Firstly it is a joint venture so GBG's entitlement to that 16mtpa figure is only 50%, ie 8mtpa.
Secondly initial production is actually 10-11mtpa (8mtpa from Karara, 2-3 DSO).
Thirdly we have a cost blow out on the initial stage 1 production. This will add more debt and dilution to the existing shares on issue.
Forth, we don't know if stage 2 16mtpa will be funded from existing cashflows or debt/equity.
You also need to discount GBG's expected cash flows, don't value GBG 'now' on its future profit. Need to discount for risk and time value.
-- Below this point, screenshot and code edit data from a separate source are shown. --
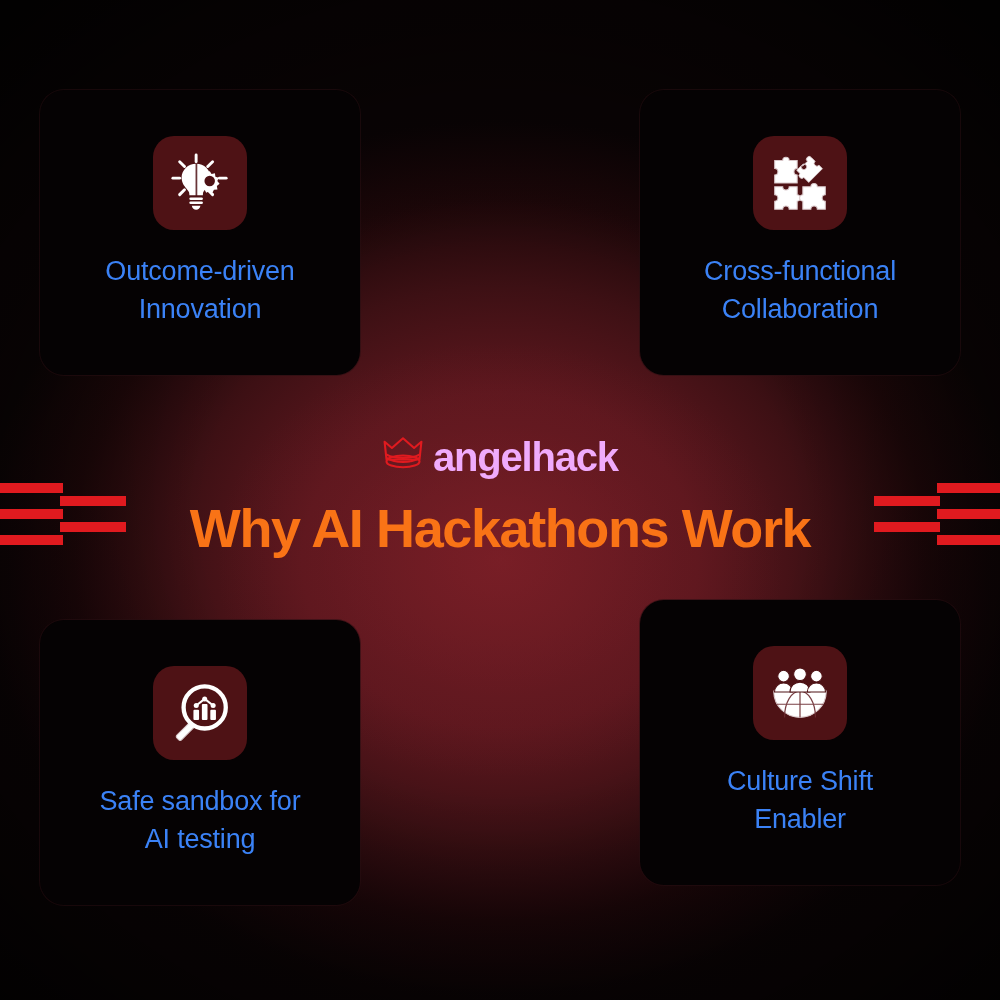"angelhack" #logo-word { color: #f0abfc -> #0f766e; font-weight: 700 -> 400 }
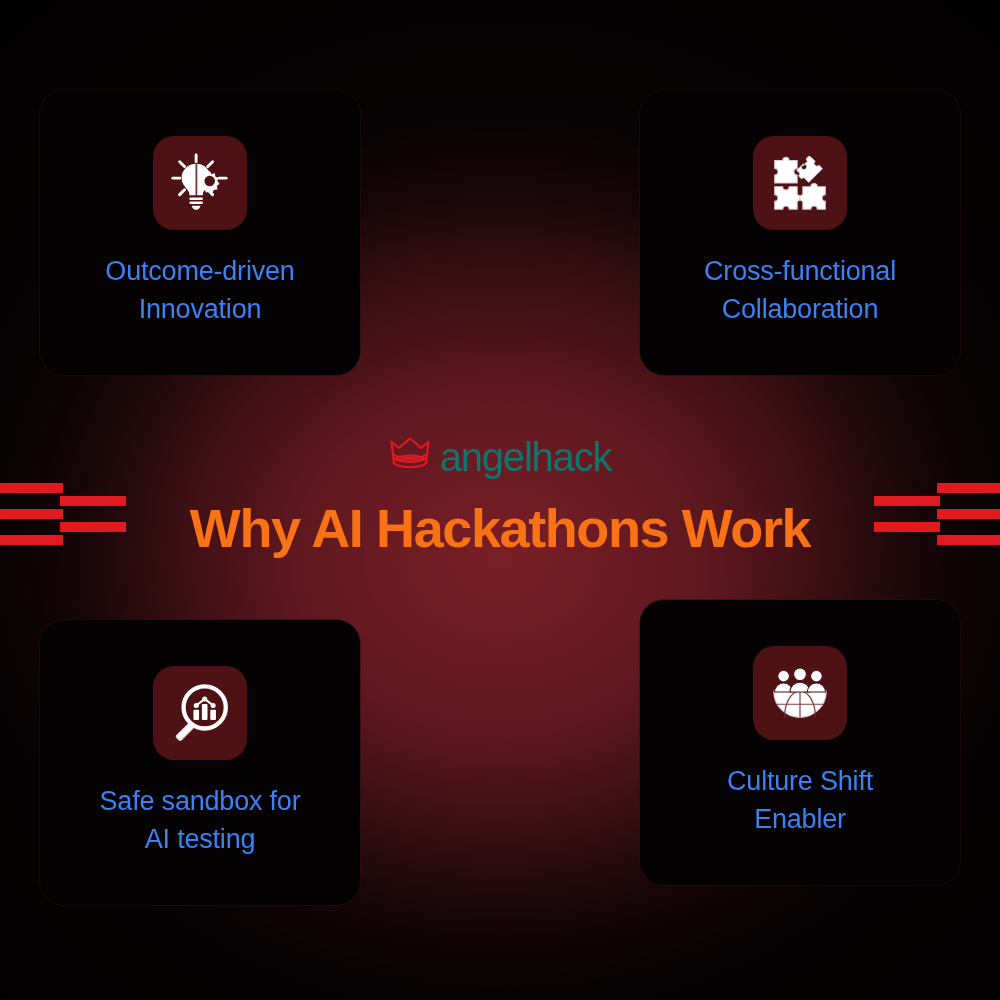"Safe sandbox for" div.card-label { html: <div>Safe sandbox for AI testing</div> -> none }
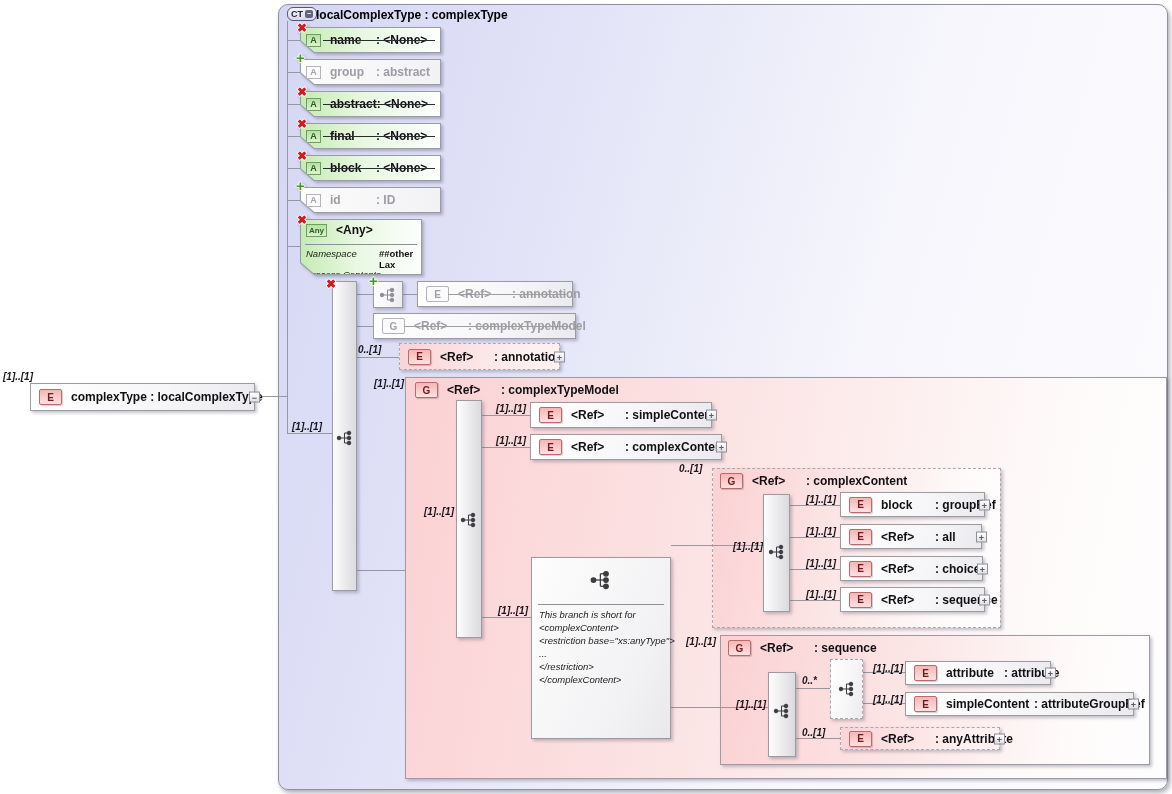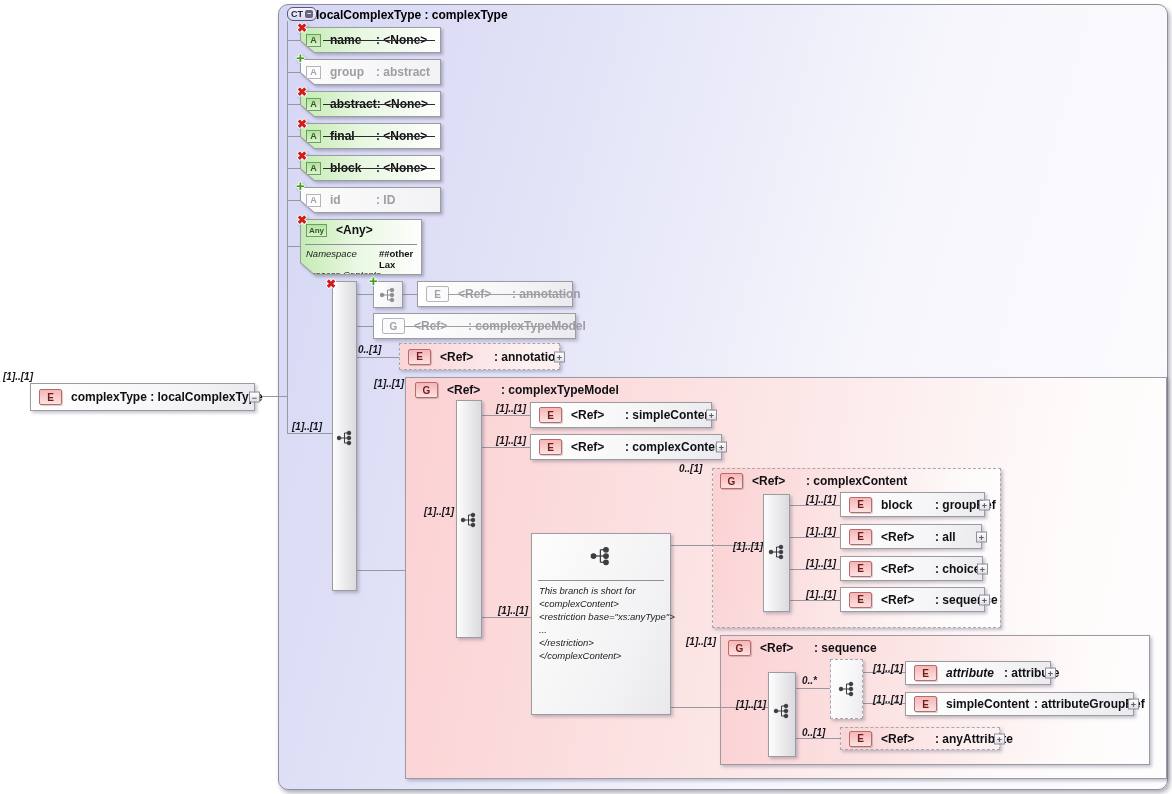"This branch is short for" .notebox { margin-top: none -> 24px }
MRRT should have a minimal affect on GBG during the first few years of operation and I am still not 100% certain on the taxing point of magnetite ore under the MRRT.
Regardless GBG is cheap at current levels given the current IO price. The big question is whether iron ore goes back to long term averages or sustains a long term price above $US 100? Personally I believe it will, and thats when true value will be recognised. GBG should be a $2+ stock once Karara is in production given our current amount of shares on issue.
Just take a look at the market caps of MGX and AGO. These stocks have no debt, but have short mine lives. GBG will have the debt, but the benefit is the long mine life of Karara with world class infrastructure to support it - rail, concentrator etc etc. This was always the appeal of GBG over the others for me, not to mention a large Chinese backer. Unfortunately I never believed in AGO.